Fourches Denis, Tropsha Alexander
Laboratory for Molecular Modeling, Eshelman School of Pharmacy, University of North Carolina at Chapel Hill, Chapel Hill NC 27599, USA.
Mol Inform. 2013 Oct;32(9-10):827-42. doi: 10.1002/minf.201300076. Epub 2013 Sep 9.
In cheminformatics, compounds are represented as points in multidimensional space of chemical descriptors. When all pairs of points found within certain distance threshold in the original high dimensional chemistry space are connected by distance-labeled edges, the resulting data structure can be defined as Dataset Graph (DG). We show that, similarly to the conventional description of organic molecules, many graph indices can be computed for DGs as well. We demonstrate that chemical datasets can be effectively characterized and compared by computing simple graph indices such as the average vertex degree or Randic connectivity index. This approach is used to characterize and quantify the similarity between different datasets or subsets of the same dataset (e.g., training, test, and external validation sets used in QSAR modeling). The freely available ADDAGRA program has been implemented to build and visualize DGs. The approach proposed and discussed in this report could be further explored and utilized for different cheminformatics applications such as dataset diversification by acquiring external compounds, dataset processing prior to QSAR modeling, or (dis)similarity modeling of multiple datasets studied in chemical genomics applications.

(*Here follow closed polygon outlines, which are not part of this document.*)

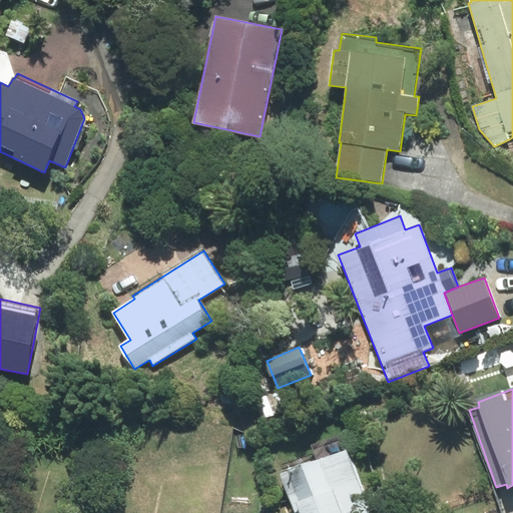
[(318,460),(281,473),(295,512),(366,512),(369,512),(342,438),(314,448),(318,460)]
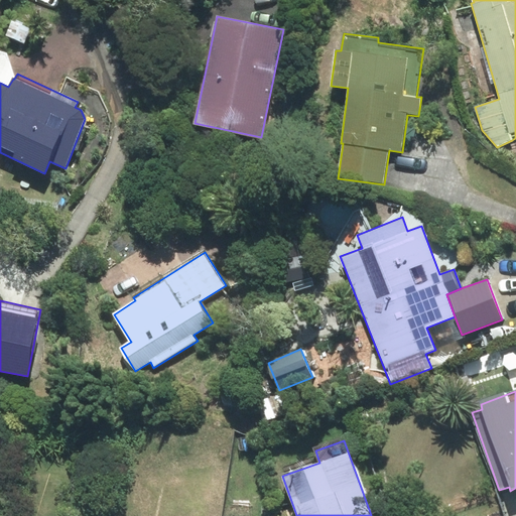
All buildings are outlined.
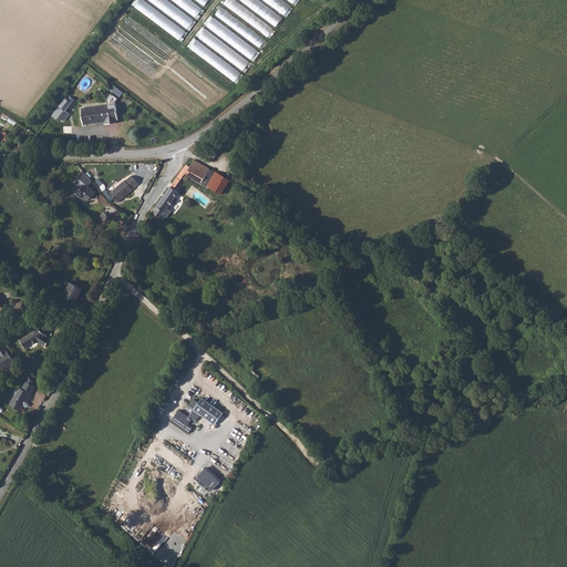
[(267,38),(275,28),(234,0),(225,0),(223,3),(266,34),(264,38),(256,32),(238,20),(237,21),(234,20),(236,17),(222,7),(216,16),(260,47),(267,37),(267,38)]
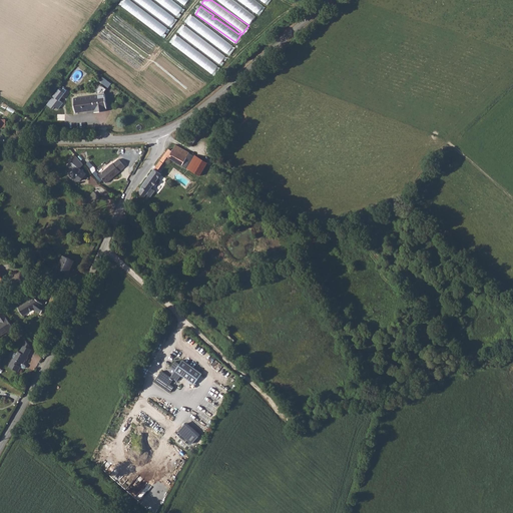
[(216,0),(252,24),(259,16),(234,0),(216,0)]
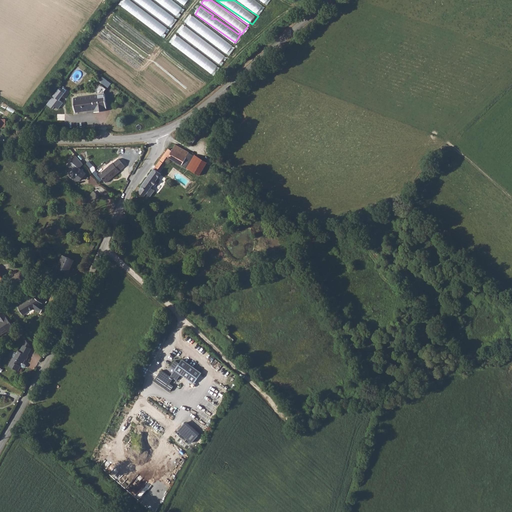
[(266,6),(257,0),(239,0),(260,14),(266,6)]
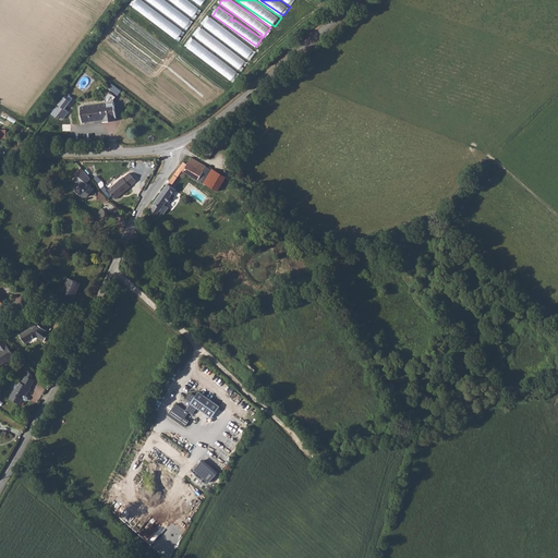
[(119,88),(111,83),(108,87),(117,93),(119,88)]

在化学信息学中,化合物被表示为化学描述符多维空间中的点。当在原始高维化学空间中某一距离阈值内找到的所有点对都由带距离标签的边连接时,所得数据结构可定义为数据集图(DG)。我们表明,与有机分子的传统描述类似,也可以为数据集图计算许多图指标。我们证明,通过计算简单的图指标,如平均顶点度或兰迪奇连通性指数,可以有效地表征和比较化学数据集。该方法用于表征和量化不同数据集或同一数据集的子集(例如,QSAR建模中使用的训练集、测试集和外部验证集)之间的相似性。已实现免费的ADDAGRA程序来构建和可视化数据集图。本报告中提出和讨论的方法可进一步探索并用于不同的化学信息学应用,如通过获取外部化合物实现数据集多样化、QSAR建模前的数据集处理,或化学基因组学应用中研究的多个数据集的(不)相似性建模。